Comment I'm curious... (Score 1) 27
However, as we've had the misfortune to see in our inboxes and the powerpoint decks that get inflicted on meetings; people tend to generate more of what is easy to generate; and scientists often get rewarded(in terms of hiring/tenure track; grant funding, etc.) for apparent productivity. The most extreme exploitation of 'AI' for this has proven somewhat nontrivial to combat(the various shit-tier journals and paper mills that add noise to the literature and allow the dishonest to pad their resumes existed back when they relied on human labor; but systems that are good at high speed production of plausible-looking output have thrown them into overdrive); but even if you focus entirely on honest actors doing real science in good faith, if the bots are genuinely useful but only for non-novel work; that seems like a situation where you've just created an incentive toward focusing on low-novelty work and toward seeing the scientists doing the most bot-friendly stuff as the most productive; while those who venture beyond the scope of its abilities are putting out papers by hand and appear much less productive.

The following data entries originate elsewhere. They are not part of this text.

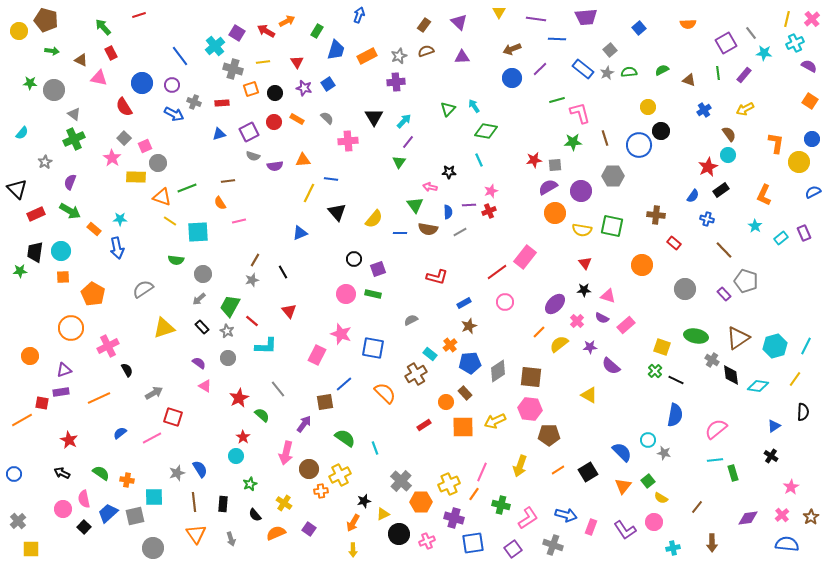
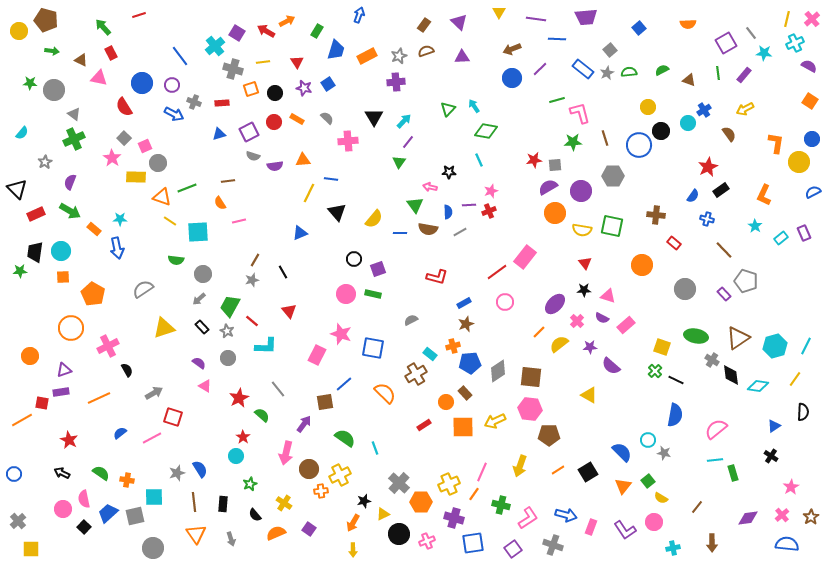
cyan circle at (728, 155): moved 40 px left, 32 px up
brown star at (469, 326): moved 3 px left, 2 px up
orange cross at (450, 345): moved 3 px right, 1 px down; rotated 24 degrees clockwise
gray cross at (401, 481): moved 2 px left, 2 px down
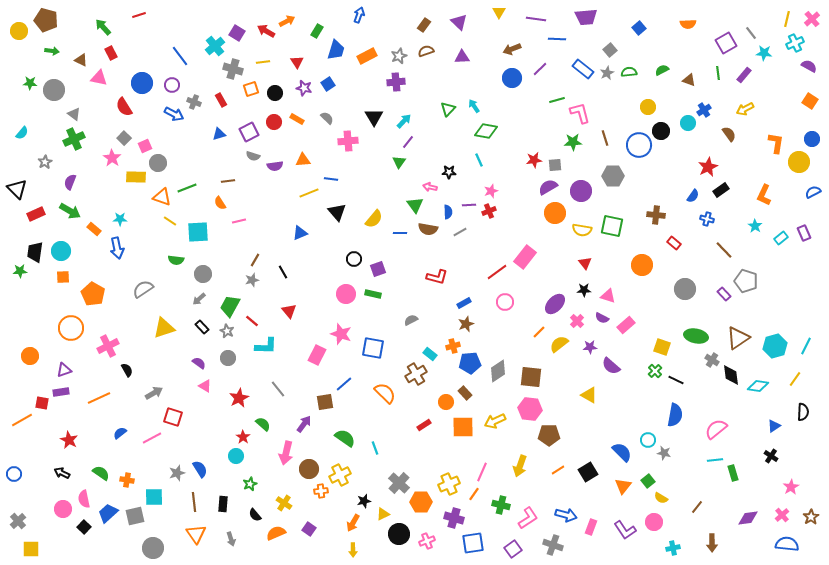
red rectangle at (222, 103): moved 1 px left, 3 px up; rotated 64 degrees clockwise
yellow line at (309, 193): rotated 42 degrees clockwise
green semicircle at (262, 415): moved 1 px right, 9 px down
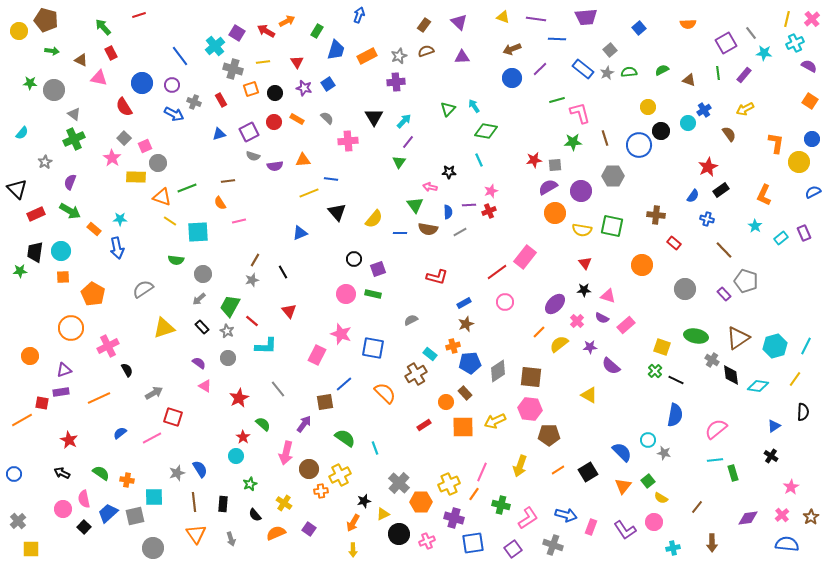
yellow triangle at (499, 12): moved 4 px right, 5 px down; rotated 40 degrees counterclockwise
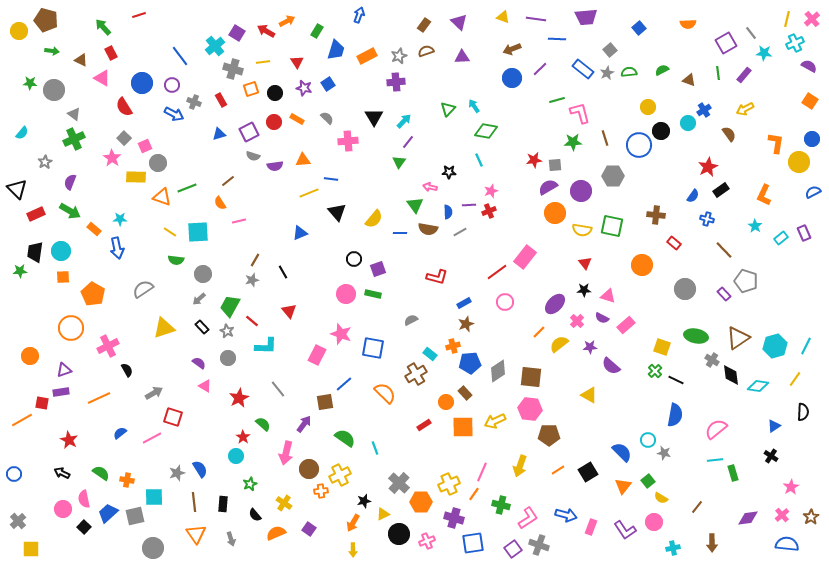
pink triangle at (99, 78): moved 3 px right; rotated 18 degrees clockwise
brown line at (228, 181): rotated 32 degrees counterclockwise
yellow line at (170, 221): moved 11 px down
gray cross at (553, 545): moved 14 px left
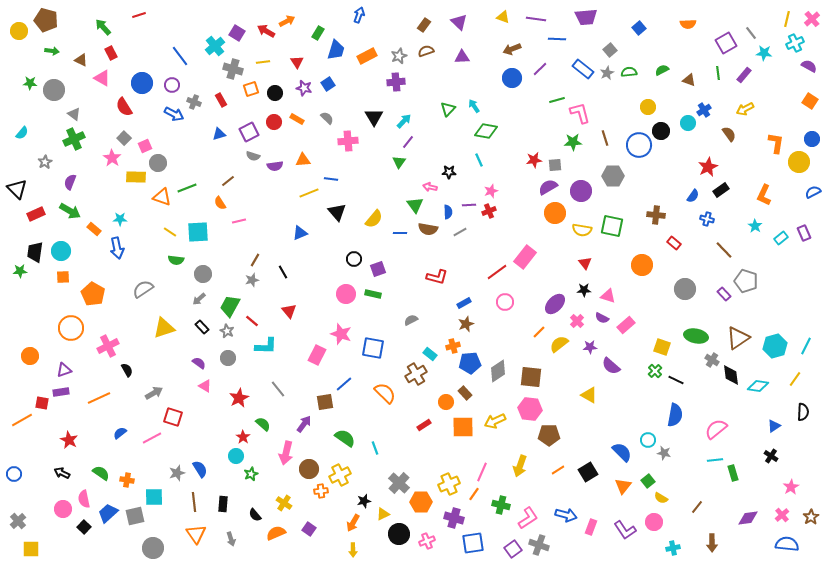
green rectangle at (317, 31): moved 1 px right, 2 px down
green star at (250, 484): moved 1 px right, 10 px up
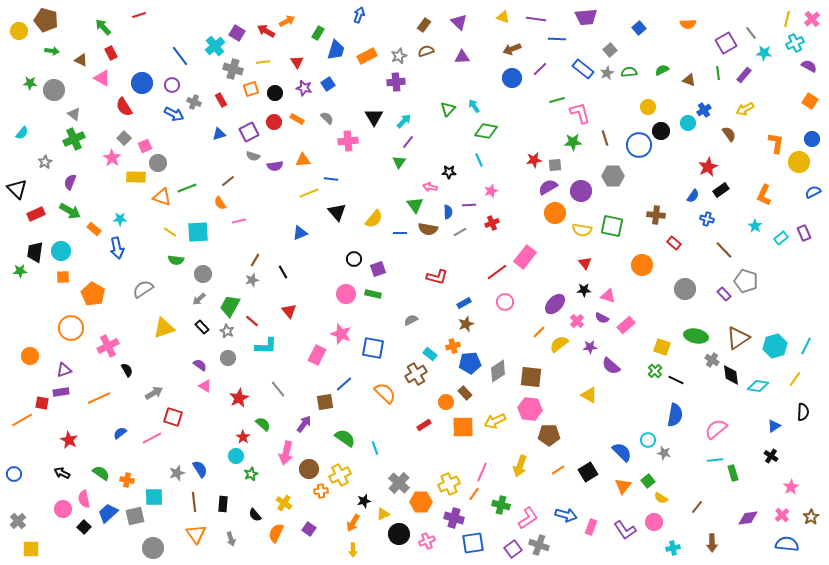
red cross at (489, 211): moved 3 px right, 12 px down
purple semicircle at (199, 363): moved 1 px right, 2 px down
orange semicircle at (276, 533): rotated 42 degrees counterclockwise
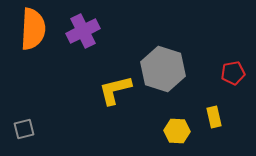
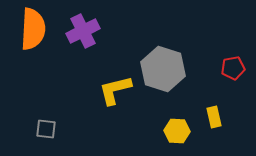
red pentagon: moved 5 px up
gray square: moved 22 px right; rotated 20 degrees clockwise
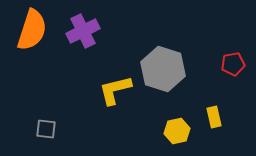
orange semicircle: moved 1 px left, 1 px down; rotated 15 degrees clockwise
red pentagon: moved 4 px up
yellow hexagon: rotated 15 degrees counterclockwise
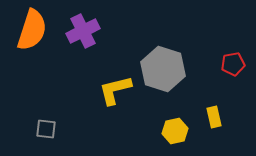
yellow hexagon: moved 2 px left
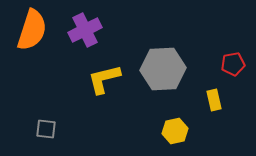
purple cross: moved 2 px right, 1 px up
gray hexagon: rotated 21 degrees counterclockwise
yellow L-shape: moved 11 px left, 11 px up
yellow rectangle: moved 17 px up
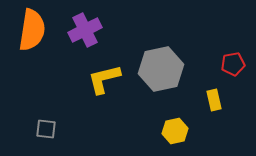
orange semicircle: rotated 9 degrees counterclockwise
gray hexagon: moved 2 px left; rotated 9 degrees counterclockwise
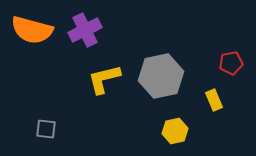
orange semicircle: rotated 96 degrees clockwise
red pentagon: moved 2 px left, 1 px up
gray hexagon: moved 7 px down
yellow rectangle: rotated 10 degrees counterclockwise
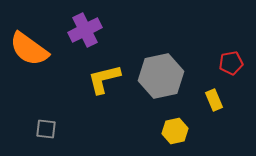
orange semicircle: moved 3 px left, 19 px down; rotated 21 degrees clockwise
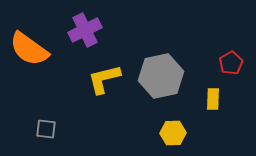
red pentagon: rotated 20 degrees counterclockwise
yellow rectangle: moved 1 px left, 1 px up; rotated 25 degrees clockwise
yellow hexagon: moved 2 px left, 2 px down; rotated 10 degrees clockwise
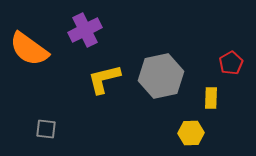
yellow rectangle: moved 2 px left, 1 px up
yellow hexagon: moved 18 px right
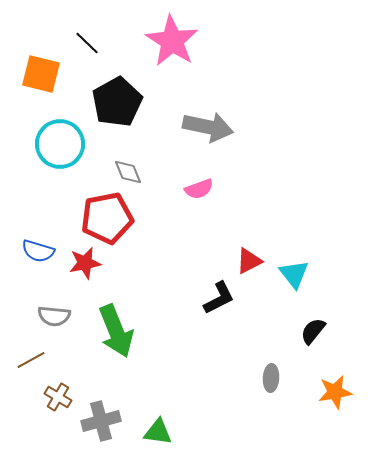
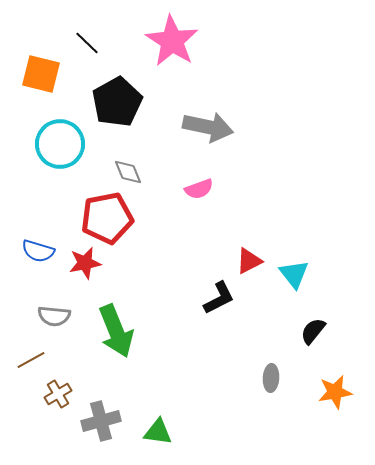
brown cross: moved 3 px up; rotated 28 degrees clockwise
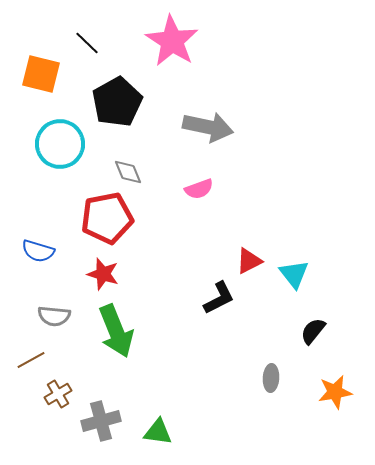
red star: moved 18 px right, 11 px down; rotated 28 degrees clockwise
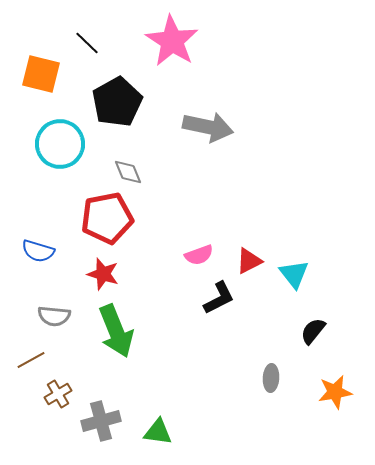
pink semicircle: moved 66 px down
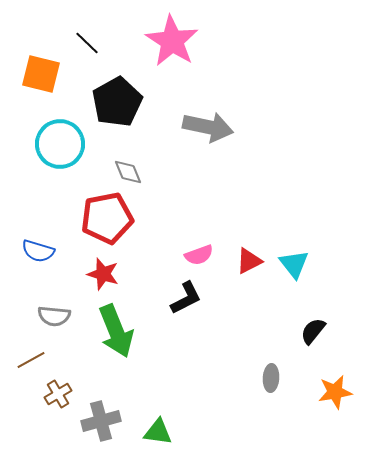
cyan triangle: moved 10 px up
black L-shape: moved 33 px left
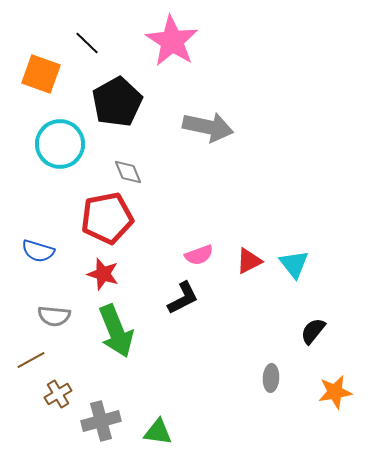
orange square: rotated 6 degrees clockwise
black L-shape: moved 3 px left
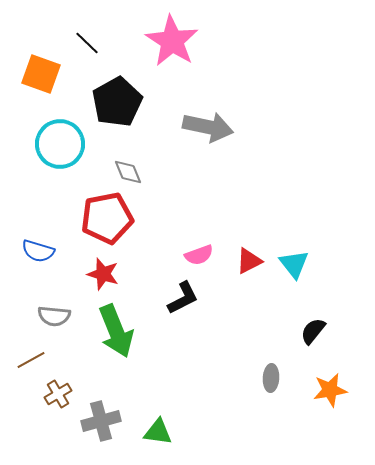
orange star: moved 5 px left, 2 px up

Science has often had a slightly ambivalent relationship with novelty(you probably won't end up being remembered as a rock god unless you do come up with something really cool; but initial reception can be downright chilly: look at the career trajectory of someone like Barbara McClintock and transposons. Worked out for her in the end, Nobel in 1983; but that was for work that people were actively disinterested in when she did it in the mid 40s to 50s; and not everyone gets brought in from the cold before the point is moot); but it's probably not going to help if, wholly aside from cranky old guys controlling tenure committees and grant allocation, people who hew quite closely to data that LLMs have already chewed over genuinely crank out research substantially faster than people who venture further afield.